When he saw her Drayton stopped. In the wind and the rain a death’s head was confronting him, a skull staring through stretched skin, and it was much more horrifying than what he had just seen in the car. She parted the lips that had smiled for him and been his fetish and gave a scream of terror.
‘You were going to save me! You loved me, you’d do anything for me . . . You were going to save me!’ He put out his arms, not to enclose her but to ward her off. ‘I went with you because you said you’d save me!’ she screamed, and flinging herself upon him, tore at his cheeks with the bitten nails that could not wound. Something cold struck his chin. It was the silver chain that Anstey had stolen from his wife.
When Burden pulled her away and held her while she kicked and sobbed, Drayton stood with his eyes closed. He could sort out nothing from her cries and the harsh tumult of words, only that she had never loved him. It was a revelation more unspeakable than the other and it cut into his ears like a knife slitting membrane. He turned from the watching eyes, the man’s stern, the girl’s unbearable, stumbled from the alley into the backyard and was sick against the wall.
18
She was waiting in Wexford’s office. Two minutes before, down in the foyer, he had been warned of her presence, so he was able to repress natural astonishment and approach her with the aplomb of a Stanley.

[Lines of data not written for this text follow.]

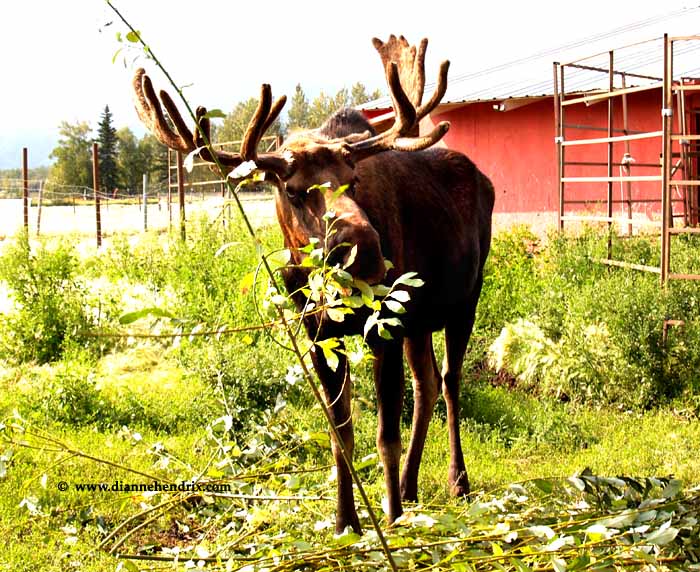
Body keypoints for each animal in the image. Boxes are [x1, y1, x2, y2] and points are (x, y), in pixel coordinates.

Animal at [131, 35, 492, 536]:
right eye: (294, 190)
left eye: (353, 180)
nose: (367, 254)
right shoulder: (319, 336)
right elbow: (340, 433)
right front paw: (346, 521)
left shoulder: (383, 328)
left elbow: (385, 434)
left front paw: (391, 519)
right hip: (418, 319)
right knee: (426, 386)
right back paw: (410, 485)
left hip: (465, 300)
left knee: (450, 382)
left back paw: (456, 480)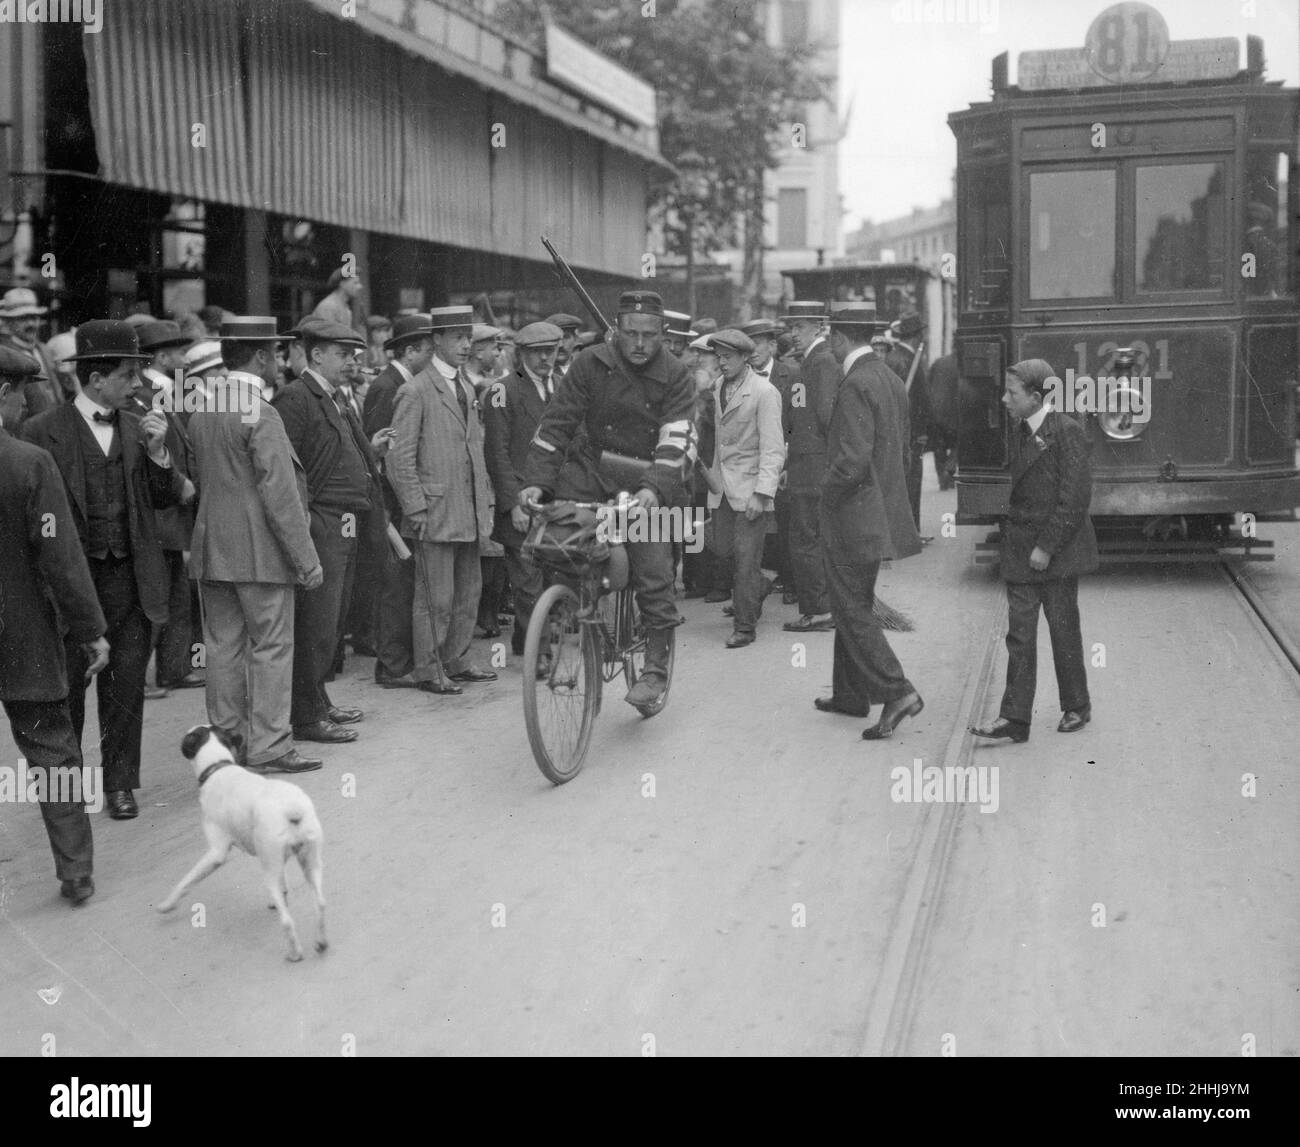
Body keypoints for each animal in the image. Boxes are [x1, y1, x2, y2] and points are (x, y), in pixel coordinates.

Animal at [156, 723, 325, 957]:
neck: (218, 766)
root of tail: (290, 809)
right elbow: (283, 886)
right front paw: (279, 898)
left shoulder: (216, 853)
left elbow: (186, 881)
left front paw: (168, 904)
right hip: (311, 863)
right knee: (320, 904)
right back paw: (320, 942)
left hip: (270, 869)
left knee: (286, 921)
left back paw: (294, 953)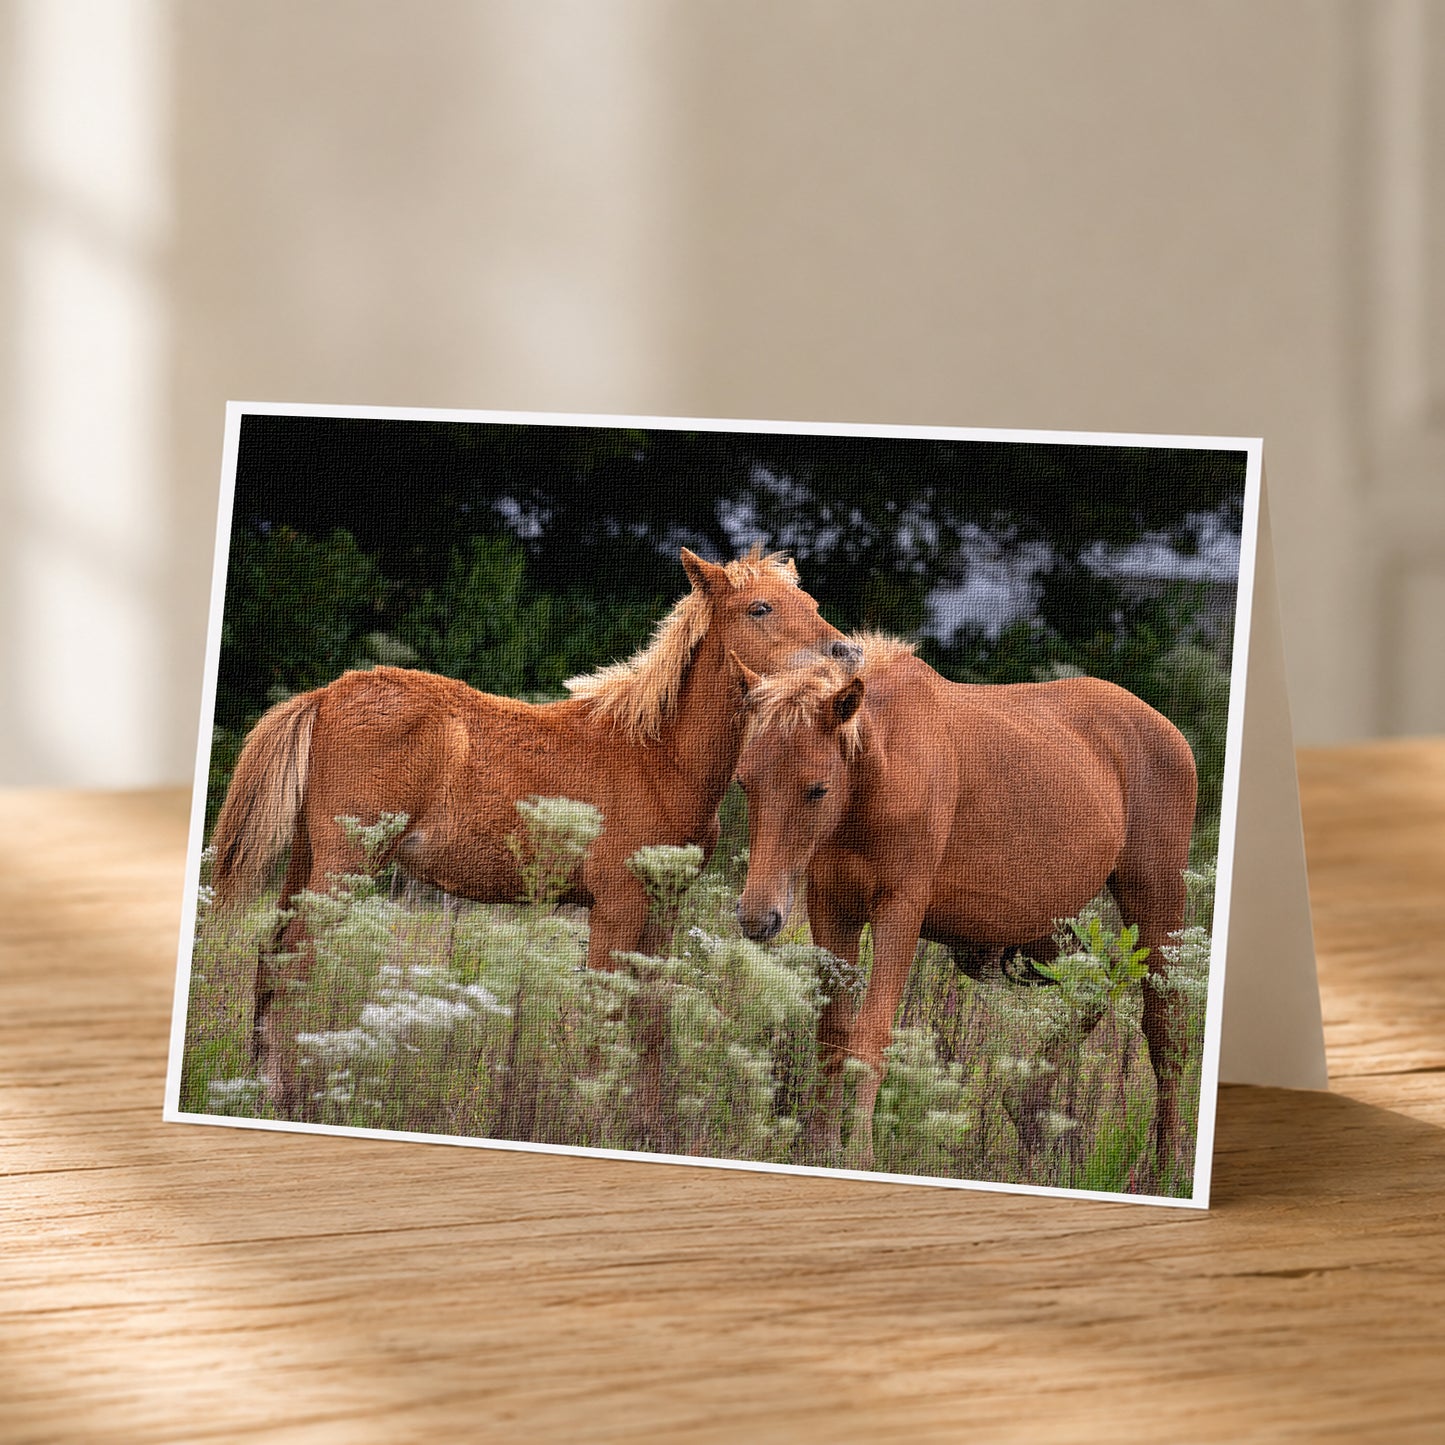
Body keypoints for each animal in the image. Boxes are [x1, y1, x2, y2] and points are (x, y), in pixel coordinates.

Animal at [210, 547, 859, 1115]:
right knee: (294, 965)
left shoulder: (664, 906)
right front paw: (591, 1120)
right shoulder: (616, 906)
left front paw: (646, 1125)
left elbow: (650, 1020)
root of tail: (325, 694)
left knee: (272, 961)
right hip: (344, 865)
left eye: (809, 599)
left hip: (306, 862)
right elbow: (603, 1015)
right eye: (759, 608)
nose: (846, 653)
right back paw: (279, 1097)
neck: (658, 756)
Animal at [733, 634, 1198, 1187]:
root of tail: (1170, 733)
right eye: (744, 782)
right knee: (1094, 986)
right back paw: (1030, 1117)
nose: (757, 917)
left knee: (1163, 1030)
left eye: (817, 788)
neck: (880, 774)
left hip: (1153, 900)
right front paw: (818, 1144)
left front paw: (858, 1153)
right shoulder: (831, 907)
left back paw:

‘Miss Margolis, I presume?’
She must have been home. After arriving from wherever she had been, she must have called at the cottage to collect the ocelot coat. It was slung across her shoulders over a puce and peacock trouser suit. He noted her tan and the bronze glaze a hotter sun than that of Sussex had given to her dark hair.
‘Rupert said you thought I was dead,’ she said. ‘But he does tend to be unsure of things. I thought I ought to come and clarify.’ She sat on the edge of his desk, pushing papers out of her way. He felt like a guest in his own office and he would not have been surprised if she had asked him in just this imperiously gracious tone to sit down.